Le comte Godefroy de Montmirail est enfin parvenu à retourner dans son époque en compagnie, croit-il, de son écuyer Jacquouille la Fripouille, et à éviter l’assassinat de son futur beau-père, le duc Fulbert de Pouille. Mais Jacquouille, ayant découvert et pris plaisir à la vie du xxe siècle, a fait en sorte d’envoyer son descendant, Jacques-Henri Jacquart, au Moyen Âge.
De son côté, Godefroy célèbre son mariage avec Frénégonde. Mais les festivités sont interrompues par l’arrivée de Fulbert de Pouille se plaignant de la disparition subite de ses bijoux. Parmi lesquelles une relique nommée « La dentelette de Sainte-Rolande ». Le voleur en question est Jacquouille. Afin de pouvoir se marier, Godefroy retourne au xxe siècle afin de retrouver la relique.
Les couloirs du temps est l’archétype même de la suite d’un film qui a mieux fonctionné que prévu au box-office. Toutes les composantes sont présentes, si bien qu’on aurait pu remplir une grille de bingo. Évidemment, nombreuses sont les comédies à s’être cassé les dents au numéro deux, et nombreux sont les films à encore tomber dans ce piège. Exemple moderne: Babysitting 2. Mais comment construit-on une suite ? Quels sont les pièges dans lesquels on va tomber ? Et pourquoi est-ce que Les couloirs du temps sont une foirade ? Voyons ça ensemble.

Lignes fournies:
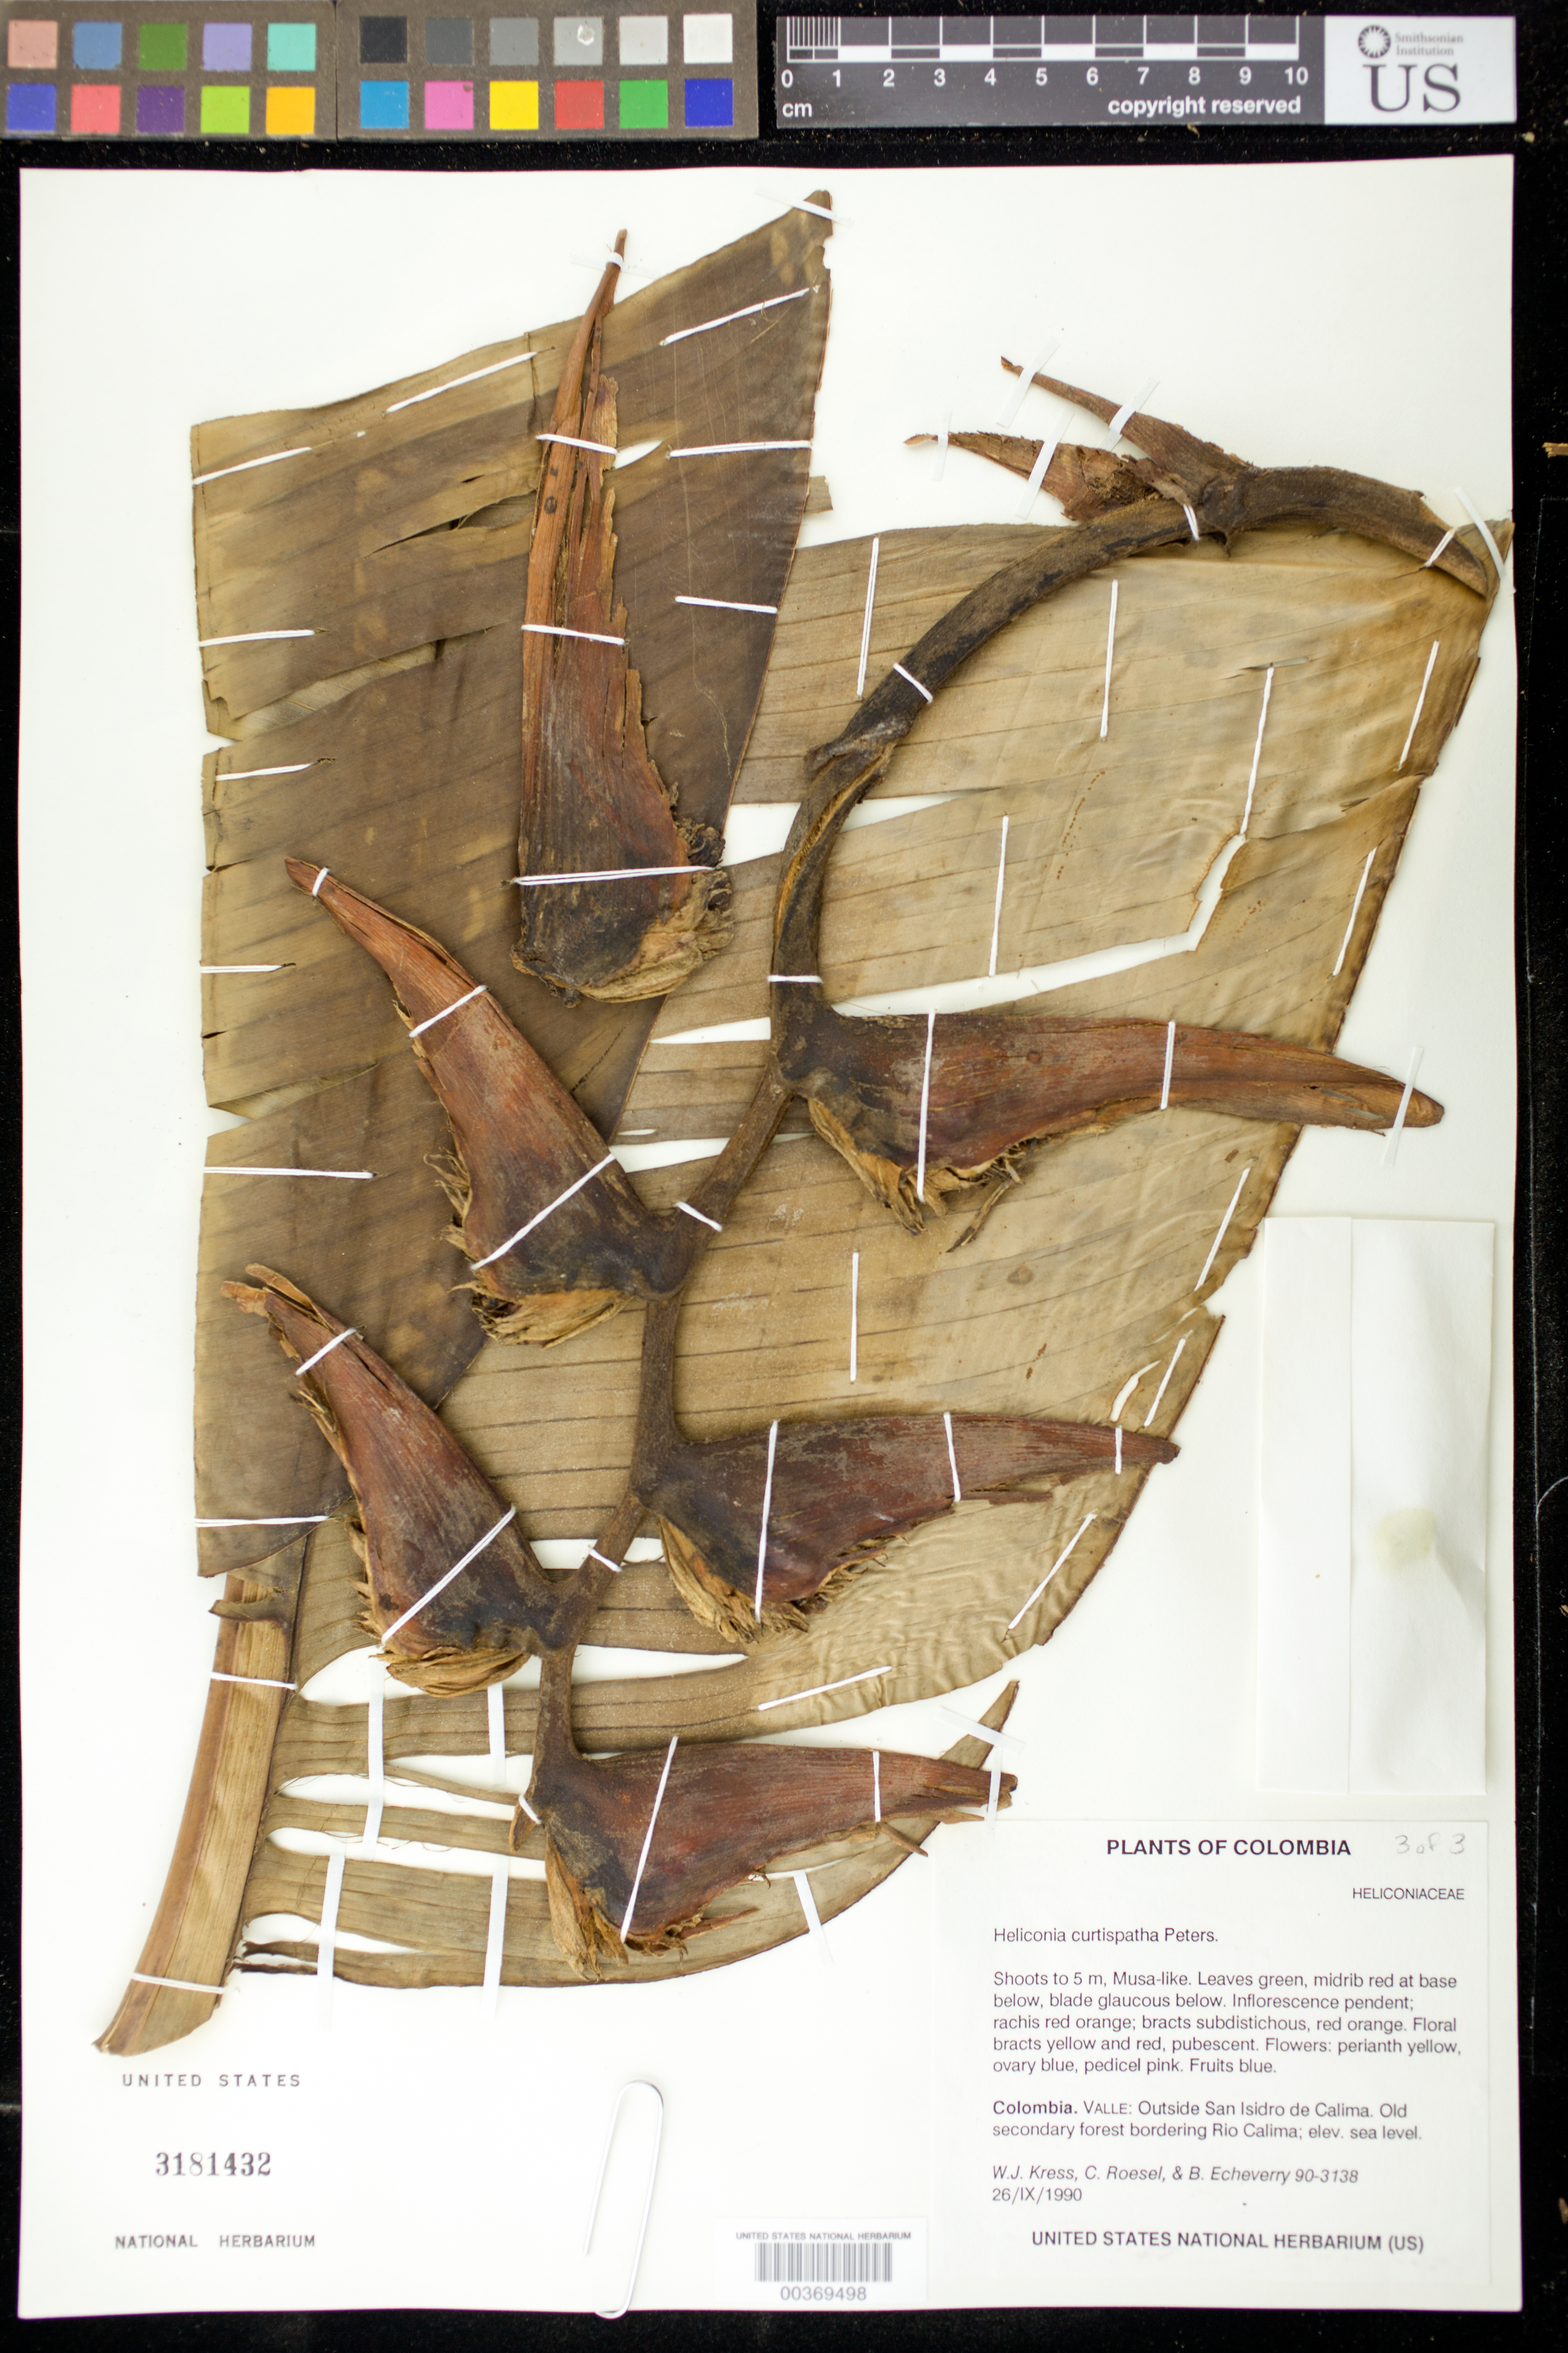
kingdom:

--

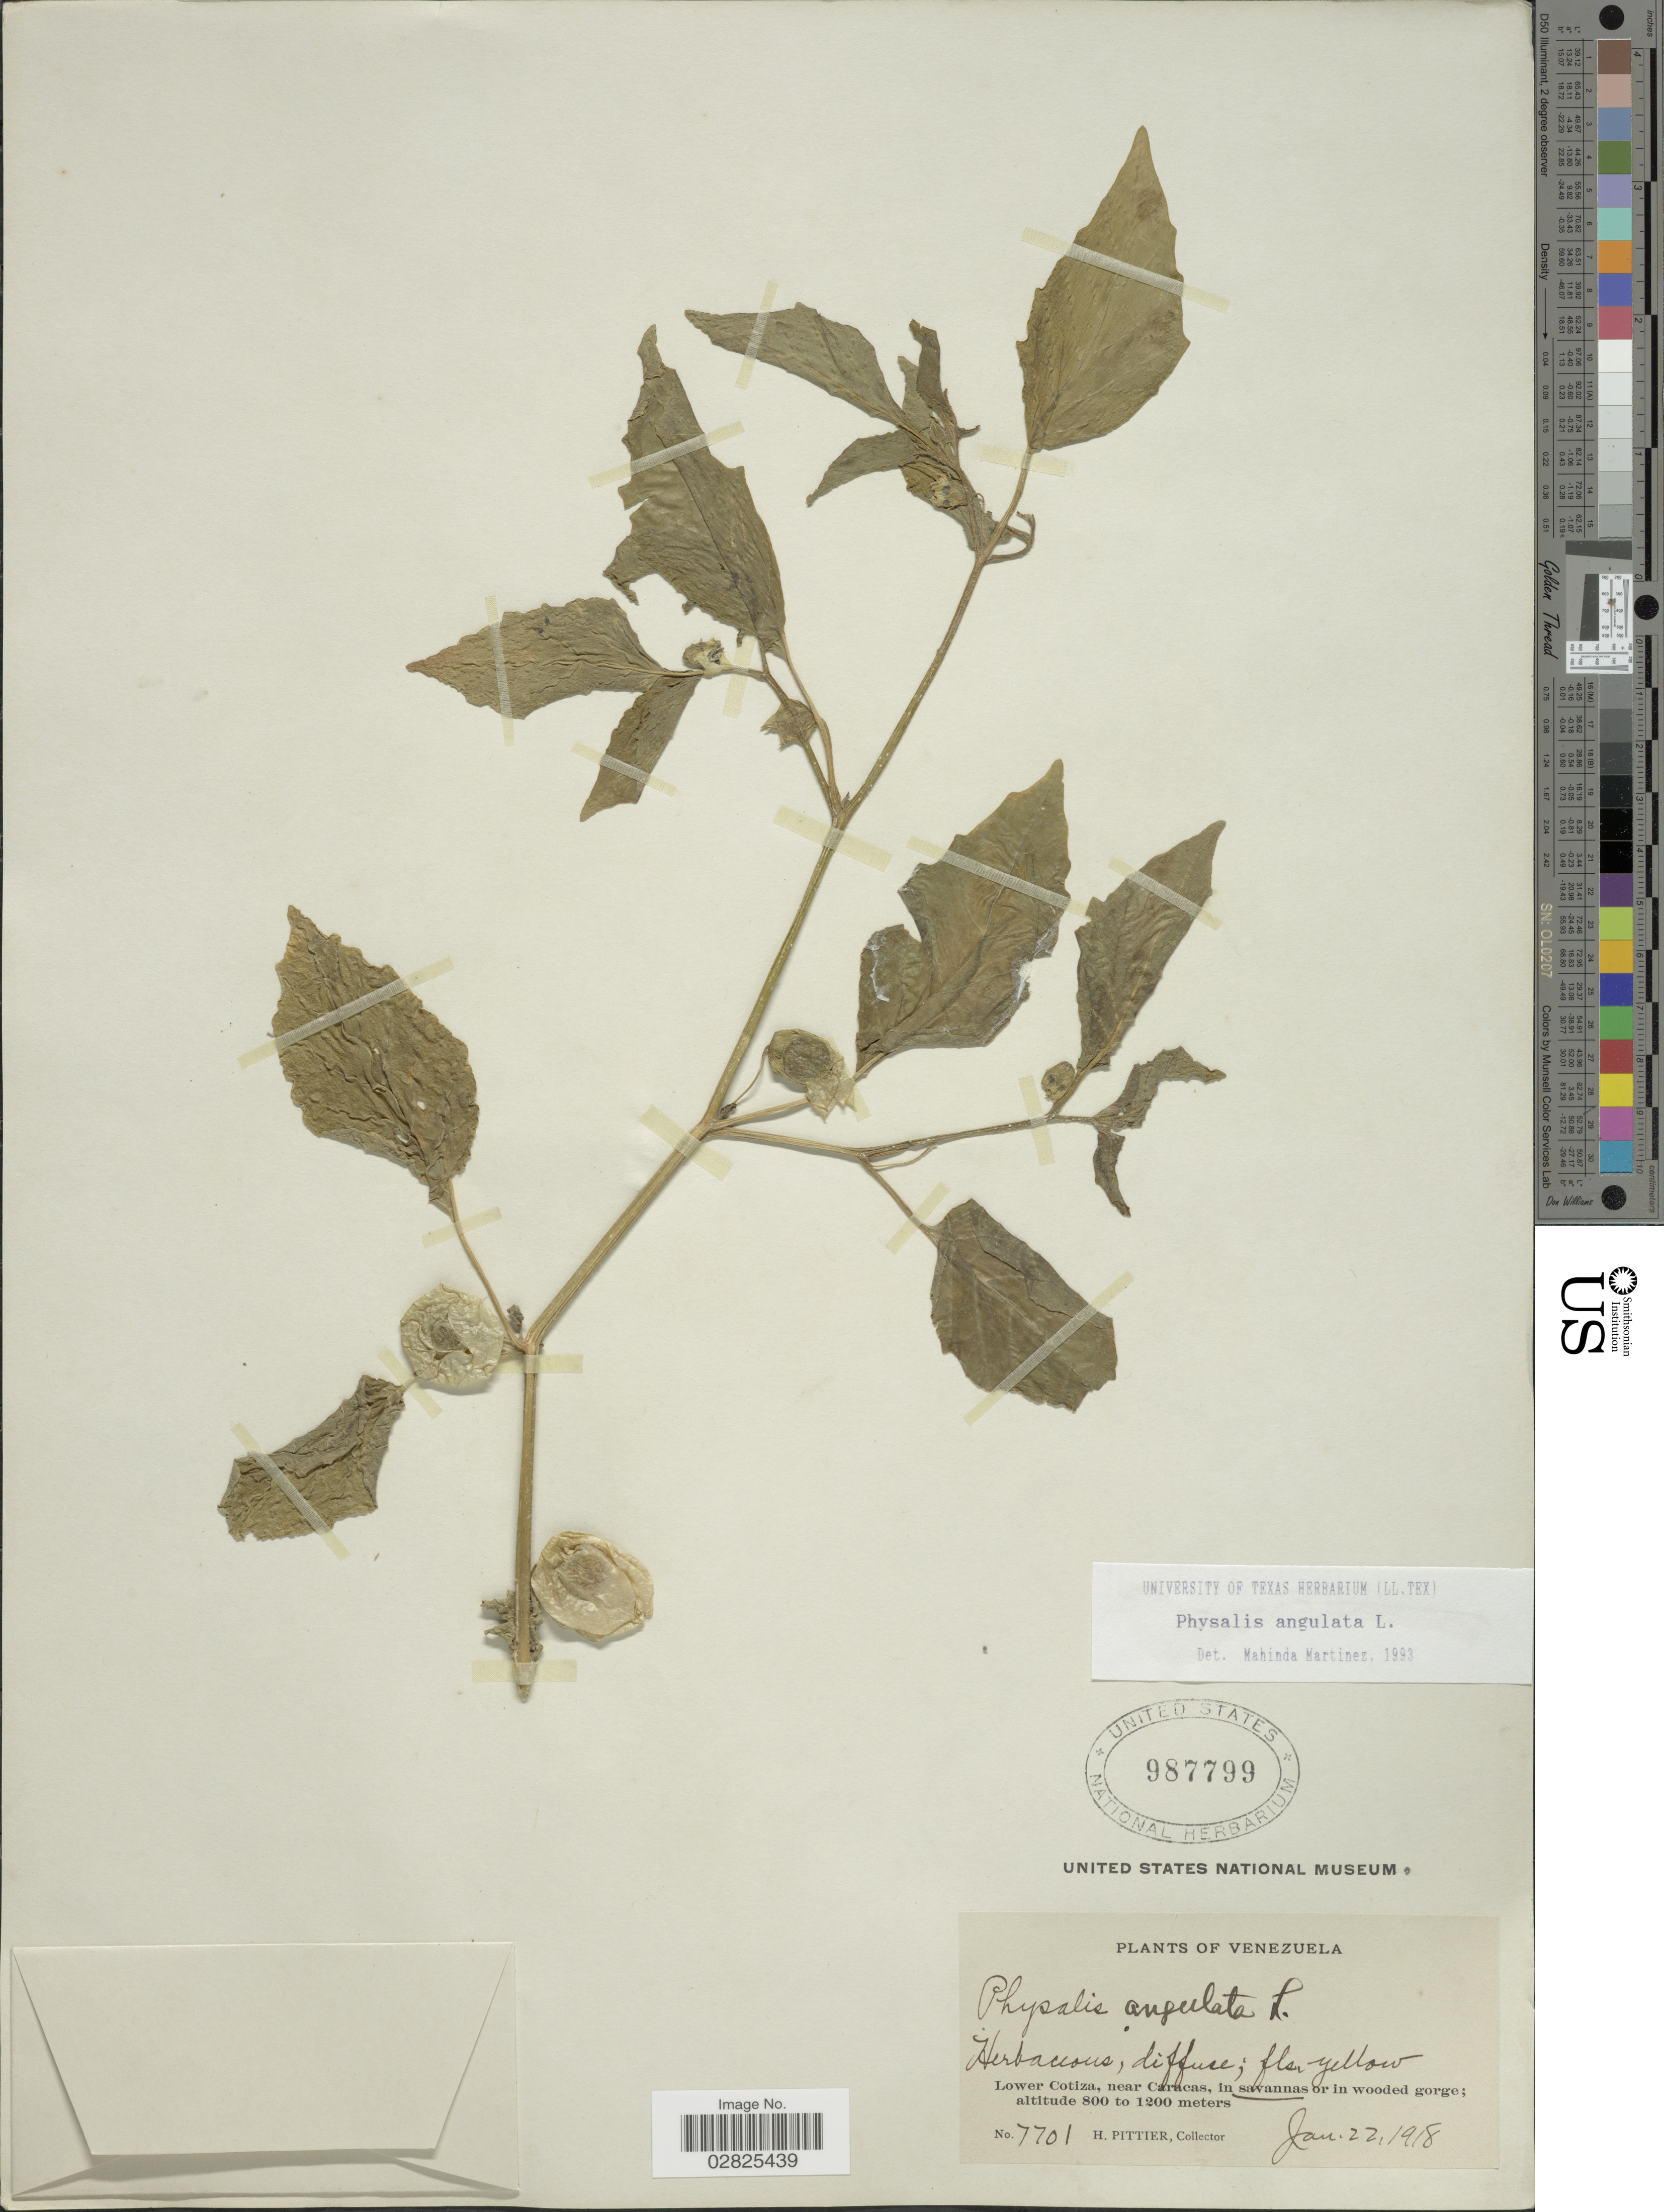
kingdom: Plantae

Consignes:
1. Réécrivez sous forme de liste le paragraphe du texte cité qui commence par « De son côté, Godefroy célèbre », en conservant ses faits principaux.
2. Répondez aux questions suivantes d'après le texte cité.
(a) Qui Jacquouille a-t-il fait envoyer au Moyen Âge ?
(b) Avec qui Godefroy célèbre-t-il son mariage ?
(c) Quel film le texte donne-t-il comme exemple moderne ?
3. Relevez toutes les phrases interrogatives que contient le texte cité.

Réponses par consigne:
1.
- Godefroy célèbre son mariage avec Frénégonde.
- Fulbert de Pouille interrompt les festivités en se plaignant de la disparition subite de ses bijoux, dont une relique nommée « La dentelette de Sainte-Rolande ».
- Le voleur est Jacquouille.
- Pour pouvoir se marier, Godefroy retourne au xxe siècle afin de retrouver la relique.

2.
(a) Son descendant, Jacques-Henri Jacquart.
(b) Avec Frénégonde.
(c) Babysitting 2.

3.
- Mais comment construit-on une suite ?
- Quels sont les pièges dans lesquels on va tomber ?
- Et pourquoi est-ce que Les couloirs du temps sont une foirade ?